Being a single parent is harder.
Being a teen parent is even harder still.
Being a single teen parent who grew up in foster care is nearly impossible.
And yet some of these young parents – overwhelmingly mothers – manage to raise physically and emotionally healthy children, while simultaneously finding their way through the developmental tasks of adolescence. The odds are not in their favor.
Parents who grew up in foster care are six times more likely than others to lose their children to the foster care system. Why do some succeed when so many fail? We explored that question this past week at two conferences focused on working with adolescent parents: ‘Caregiving Orientations’ in Dallas, Texas and ‘Nurturing Adolescents’ in Denver, Colorado.
Clearly, inherent individual differences contribute to success in parenting, as in other aspects of a teenager’s life. However, beyond that, the single most important factor may be the teen parent’s contact with caring, supportive adults who can help her navigate the complex and often conflicting developmental tasks of adolescence and parenting. Sometimes teens have the support of parents and extended family, particularly if they have grown up in a culture that readily accepts early parenting.
However, teen parents in foster care rarely have the support of their families. In fact, many of those who become pregnant while in care will lose their foster families as a result. These young people are ill-equipped for independence, either as individuals, still in the throes of development, or as parents, attempting to promote the healthy development of another.
Fortunately, some of them have access to programs like “How to Read Your Baby” or “Reaching HOPE,” that recognize that consistent relationships are the key to helping teenagers do the best they can for themselves and their children. Successful programs are built on the realization that the adults who work with these young parents must find ways of keeping hope alive for themselves and their clients.

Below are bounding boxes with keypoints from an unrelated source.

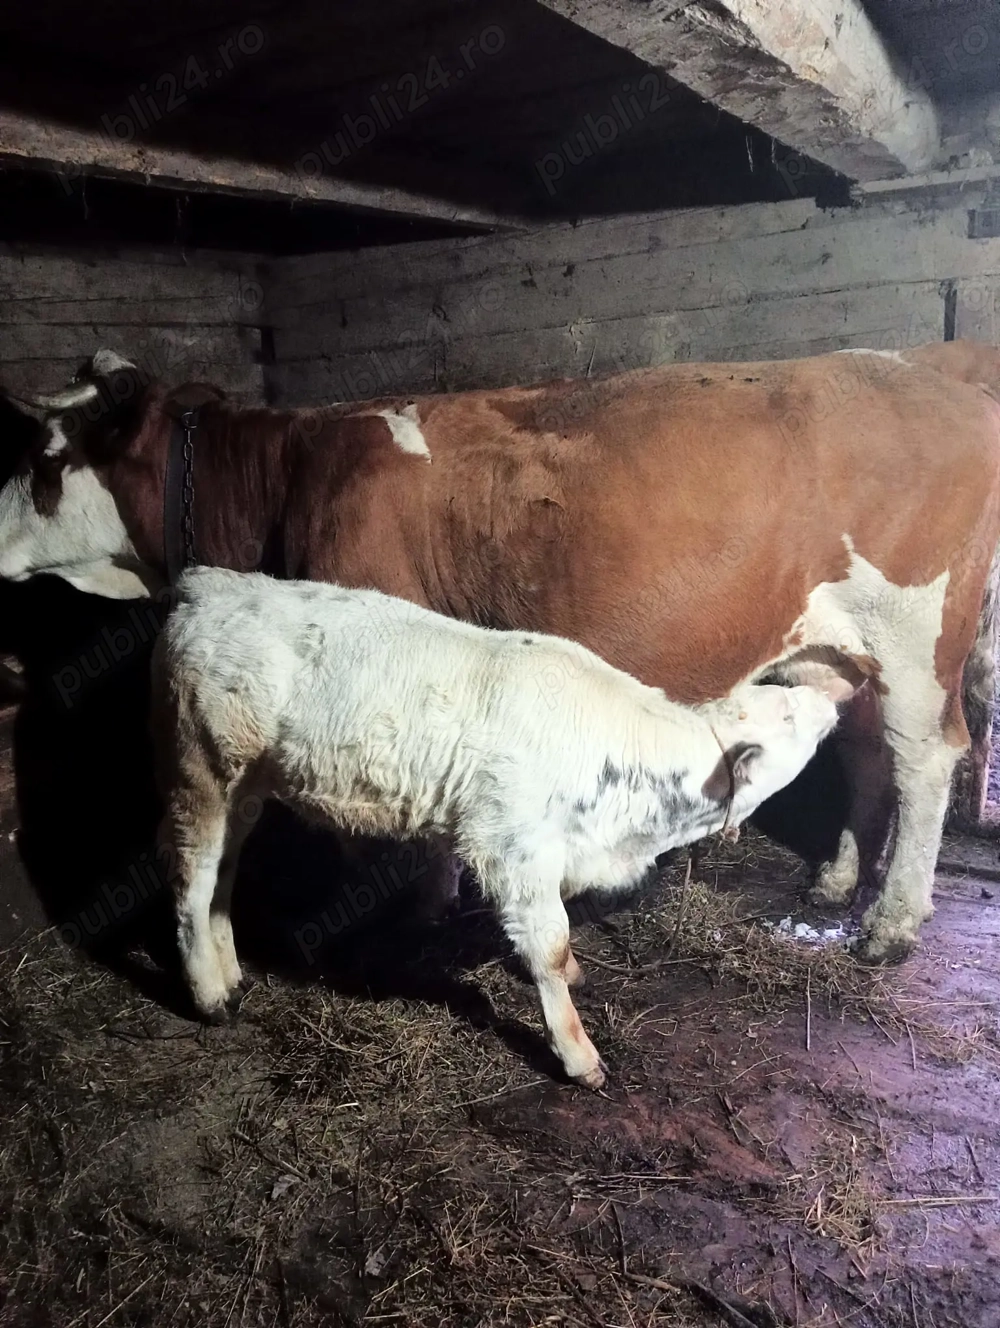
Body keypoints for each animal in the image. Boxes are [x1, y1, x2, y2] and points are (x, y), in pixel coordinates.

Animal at [2, 341, 1000, 963]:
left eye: (46, 461)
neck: (288, 479)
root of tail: (924, 369)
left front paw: (412, 907)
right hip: (843, 653)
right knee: (868, 753)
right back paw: (837, 881)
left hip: (917, 641)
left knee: (925, 760)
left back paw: (891, 924)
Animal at [153, 566, 848, 1087]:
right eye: (788, 714)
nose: (830, 699)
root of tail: (209, 583)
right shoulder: (511, 846)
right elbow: (550, 943)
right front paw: (578, 1055)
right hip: (201, 770)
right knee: (191, 879)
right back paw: (209, 994)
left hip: (244, 788)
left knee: (224, 877)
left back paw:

The internal and external challenges facing any one of these young parents are daunting. Staff members must often hear one story after another with seemingly no way to get to a happy ending. Every day they are asked to hold the hope in the face of situations that appear hopeless. Sometimes even a glimmer of hope is hard to find, but sometimes that is enough.
Programs that maintain hopefulness in their staff also support hope for the young parents and children they serve. Sometimes a sense that things might be better tomorrow – even if just a little better – is enough to get through the day. And sometimes, just getting through the day creates a sense that things just might be better the next day.